Sydney Wignall (16 October 1922 – 16 April 2012) was a British marine archaeologist, climber, explorer and spy.

== Biography ==
He was born in Wallasey on the Wirral as the son of a cobbler, the youngest of four children. He attended Wallasey Oldershaw grammar school, but left at 16 with no qualifications and later became an apprentice electrical engineer. By 1955 he was living in Colwyn bay.

== Climbing and spying ==
He led a Welsh team of climbers to climb the 7,694-meters-high Gurla Mandhata, Tibet, in 1955, was sponsored by Time Magazine and the Liverpool Post. Unknown by his fellow climbers he was spying for the Indian Army intelligence to spy on the military developments in this part of Tibet. He later wrote about his experiences in the book Spy on the Roof of the World. From the climb he would be able to view the Chinese military build up and make notes on its size and scale. Wignall and his party were captured by the Chinese army and held prisoner for two months. During this period the group suffered frostbite and dysentery and were beaten by the guards. There was also psychological torture, but all attempts to break them failed, and they never confessed or released any information. Wignall successfully passed on the information, but never returned to the area or to climbing again.

== Marine archaeology ==
During Wignall's career as a marine archaeologist he made a number of significant finds and contributions to the field.

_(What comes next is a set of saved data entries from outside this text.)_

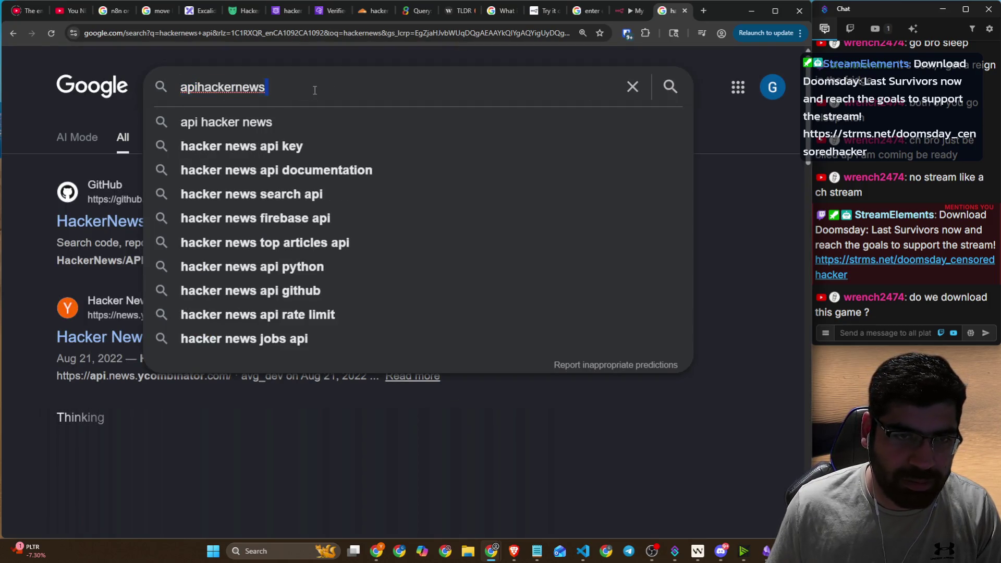
key(ctrl+a)
- Search Google for 'top rss feeds for cyber security'
text(top)
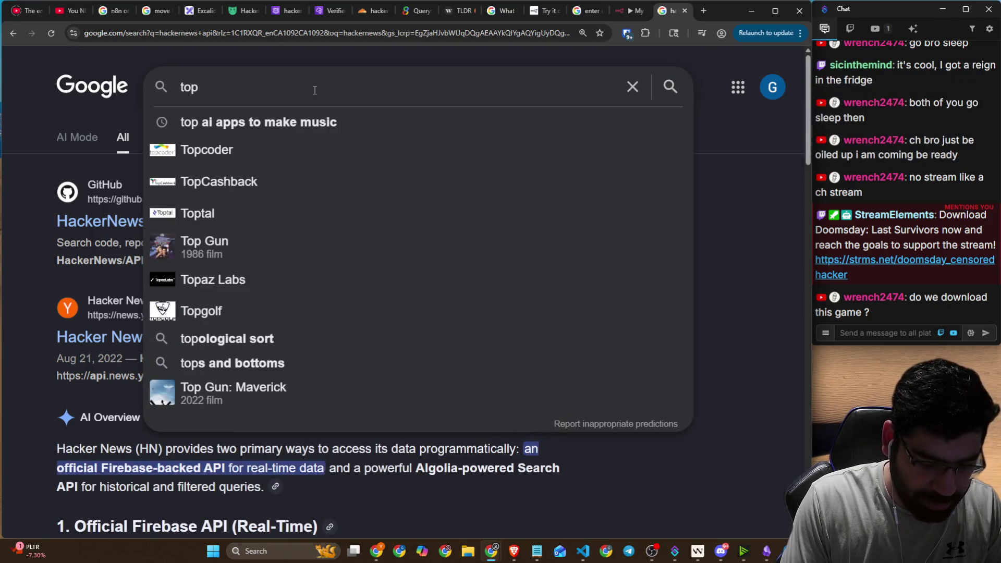
key(BackSpace)
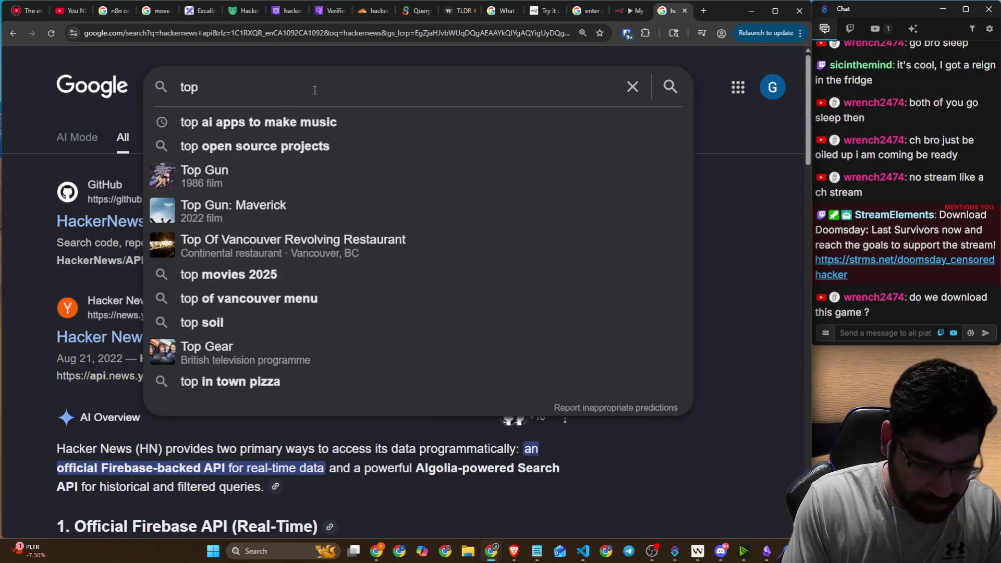
text(new)
key(BackSpace)
key(BackSpace)
key(BackSpace)
text(r)
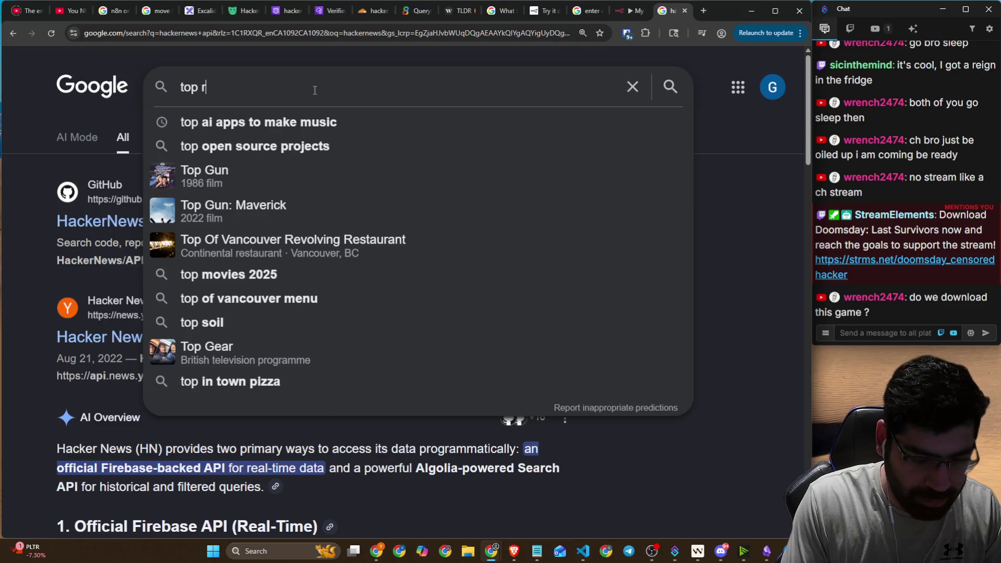
text(ss feeds )
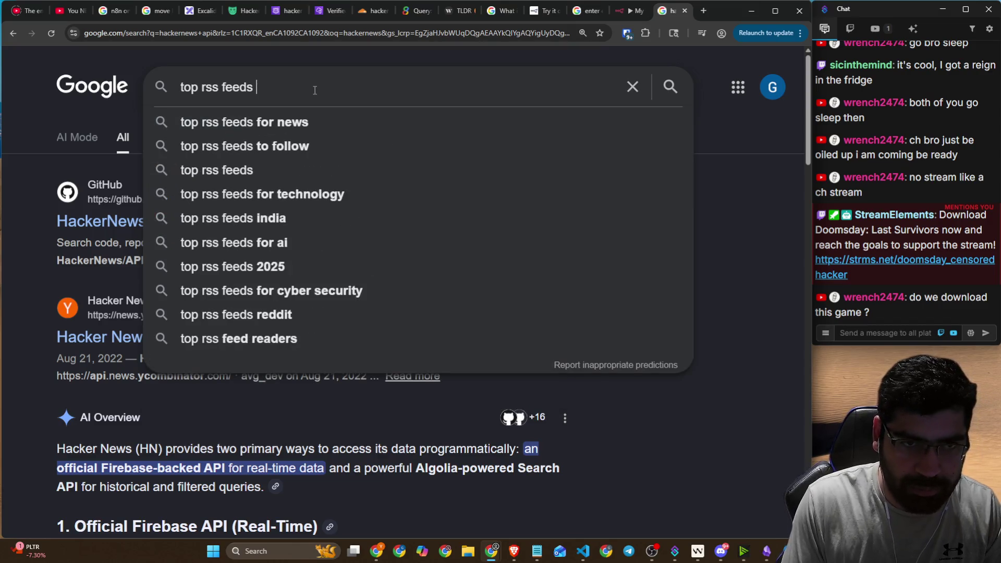
text(for )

In 1962 he was a civilian under-water photographer working on an RAF dive of a Roman galley near Sicily. He located the vice-flagship of the Spanish Armada the Santa Maria de la Rosa in 1968, which was off the coast of Ireland. He was also involved in searching for Sir Francis Drake's lead coffin, and the American warship Bonhomme Richard which sank in 1779, the submarine Resurgam off Rhyl, and the Confederate blockade-runner Lelia, lost north of Prestatyn in 1865.

The search and diving difficulties involved with the Santa Maria de la Rosa was captured in the book Full Fathom Five: Wrecks of the Spanish Armada by Dr Martin. In 1970 he helped with the wreck of Spanish Armada ship El Gran Grifón off Fair Isle excavated with Colin Martin. Wignall also made contribution through the analysis of finds from his dives. He worked out that the Spanish Amarda shot were weakened in the manufacturing process. The sudden cooling involved weakened and making the shot unstable in flight. Many of the details of his work are stored at Bangor University archives.